Subsequently, he studied Bharatha Natyam under Usha Srinivasan and started learning the veena under Sangeetha Kala Acharya, Kalpakam Swaminathan. He had an opportunity to meet Padma Vibhushan, Sangita Kalanidhi, Gana Sarasvati, Smt. D.K Pattammal at her home and sing for her. His rendition of Maha Ganapathim in raga nattai convinced her to accept him as her student. She later adopted him as her god-grandson and name him Sai Madhana Mohan Kumar.

After 2006, Chiu Sen continued his music lessons under Pattammal's granddaughter, Gayathri Sundararaman. In Malaysia, Chiu Sen is guided by Visalakshi Nityanand and his friend in the USA, Kamalakiran Vinjamuri has been helping him in various aspects of music.

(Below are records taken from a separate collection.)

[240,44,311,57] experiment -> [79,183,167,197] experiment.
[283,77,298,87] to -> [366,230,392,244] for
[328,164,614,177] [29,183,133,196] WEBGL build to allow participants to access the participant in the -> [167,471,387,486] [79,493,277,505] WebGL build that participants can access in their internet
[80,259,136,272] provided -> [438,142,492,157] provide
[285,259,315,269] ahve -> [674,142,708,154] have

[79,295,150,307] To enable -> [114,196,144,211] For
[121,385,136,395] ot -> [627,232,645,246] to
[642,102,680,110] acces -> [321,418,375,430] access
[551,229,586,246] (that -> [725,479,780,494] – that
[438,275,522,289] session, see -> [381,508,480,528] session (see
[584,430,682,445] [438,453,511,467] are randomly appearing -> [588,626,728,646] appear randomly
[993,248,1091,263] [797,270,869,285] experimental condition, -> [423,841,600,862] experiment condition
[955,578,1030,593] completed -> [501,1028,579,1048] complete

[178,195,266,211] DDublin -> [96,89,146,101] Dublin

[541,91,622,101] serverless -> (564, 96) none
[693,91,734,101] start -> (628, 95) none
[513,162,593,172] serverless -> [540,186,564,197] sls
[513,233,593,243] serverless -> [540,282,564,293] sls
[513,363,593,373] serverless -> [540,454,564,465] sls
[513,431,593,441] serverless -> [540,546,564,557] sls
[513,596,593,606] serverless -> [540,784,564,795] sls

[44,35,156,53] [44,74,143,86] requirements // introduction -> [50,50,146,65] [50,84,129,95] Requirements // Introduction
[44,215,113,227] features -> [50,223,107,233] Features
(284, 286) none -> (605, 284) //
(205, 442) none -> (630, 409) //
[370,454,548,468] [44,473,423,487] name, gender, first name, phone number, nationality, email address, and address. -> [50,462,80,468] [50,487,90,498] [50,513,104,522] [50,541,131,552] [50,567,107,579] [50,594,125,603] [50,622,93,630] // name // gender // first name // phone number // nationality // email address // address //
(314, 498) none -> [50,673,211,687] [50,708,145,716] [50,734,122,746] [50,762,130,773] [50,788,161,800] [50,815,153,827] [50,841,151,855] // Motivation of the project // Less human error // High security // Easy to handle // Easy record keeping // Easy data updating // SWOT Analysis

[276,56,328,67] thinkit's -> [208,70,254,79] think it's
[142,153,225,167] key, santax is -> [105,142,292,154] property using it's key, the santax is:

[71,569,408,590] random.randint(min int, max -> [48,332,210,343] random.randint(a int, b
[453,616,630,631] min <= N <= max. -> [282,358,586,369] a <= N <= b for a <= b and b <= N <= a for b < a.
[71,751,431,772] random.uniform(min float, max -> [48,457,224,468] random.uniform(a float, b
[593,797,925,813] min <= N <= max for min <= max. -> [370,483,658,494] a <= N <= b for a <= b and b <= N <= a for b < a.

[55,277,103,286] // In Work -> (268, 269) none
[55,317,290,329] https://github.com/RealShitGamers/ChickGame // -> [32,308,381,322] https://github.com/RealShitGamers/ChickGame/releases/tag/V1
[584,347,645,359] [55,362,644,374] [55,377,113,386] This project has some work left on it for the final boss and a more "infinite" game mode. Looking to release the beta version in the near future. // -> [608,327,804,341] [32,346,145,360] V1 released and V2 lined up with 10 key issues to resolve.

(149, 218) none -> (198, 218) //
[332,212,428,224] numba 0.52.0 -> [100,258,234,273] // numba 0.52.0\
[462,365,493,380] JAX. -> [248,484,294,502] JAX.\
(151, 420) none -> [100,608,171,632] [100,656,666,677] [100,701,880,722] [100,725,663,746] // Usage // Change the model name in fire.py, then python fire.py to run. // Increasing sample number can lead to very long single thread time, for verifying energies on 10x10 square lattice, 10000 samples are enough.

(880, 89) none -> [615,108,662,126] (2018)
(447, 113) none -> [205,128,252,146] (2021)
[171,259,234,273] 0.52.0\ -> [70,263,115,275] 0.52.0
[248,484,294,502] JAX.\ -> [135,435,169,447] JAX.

In year 2021, Chiu Sen sought guidance under N. Vijay Siva to continue the Patantaram of the DKP-DKJ School of Music.

==Major performances==
- On February 16, 2024, as part of the Chinese New Year celebrations at Prasanthi Nilayam in Puttaparthi, Chong Chiu Sen and his esteemed music team were honored to present a selection of devotional songs in various Indian languages during a musical program.
- 27 August 2017, he was invited to perform in Brindavan, Sri Sathya Sai Baba Ashram (Whitefield), Kadugodi, Bengaluru.
- 27 December 2016, Chong performed his 1st full fledge Carnatic music concert during Chennai Music Season under Sri Rama Bhakta Jana Samaj Music Festival.
- 21 November 2013, he performed during Sri Sathya Sai Baba's 88th birthday celebration in Puttaparthi.
- 1 January 2006, he performed in the 79th Annual Conference of The Music Academy in Chennai.
- 12 November 2005, he performed during the 32nd National Festival Spirit of Unity concerts for the Universal Integration Committee.

==Awards and recognition==
- On 15th Jan 2023, Chong received the title ‘MAHARAJ’ bestowed by World Shirdi Sai Baba Organization (UK).
- LIFE TIME ACHIEVEMENT AWARD 2019 given by Shirdi Sai Baba Society of Malaysia in recognition of a lifetime of Dedication, Commitment and Devotion in promoting significantly the Indian Carnatic Music & Sai Bhajans nationally & globally.
- In 2019, Chong received the title ‘GAANA GANDHARVA’ bestowed by ICC & Temple, Memphis, TN, USA.
- On 10 March 2018, Chong was the recipient of THE OUTSTANDING PERSON AWARD for Promoting Culture given by AIKYA Oneness through music | Global Adjustments Foundation.
- On 27 November 2015, he received an award from Padma Vibhushan Pandit Jasraj for the Pt. Jasraj — Rotary Club of Hyderabad AWARD FOR CROSS CULTURAL UNDERSTANDING in Hyderabad.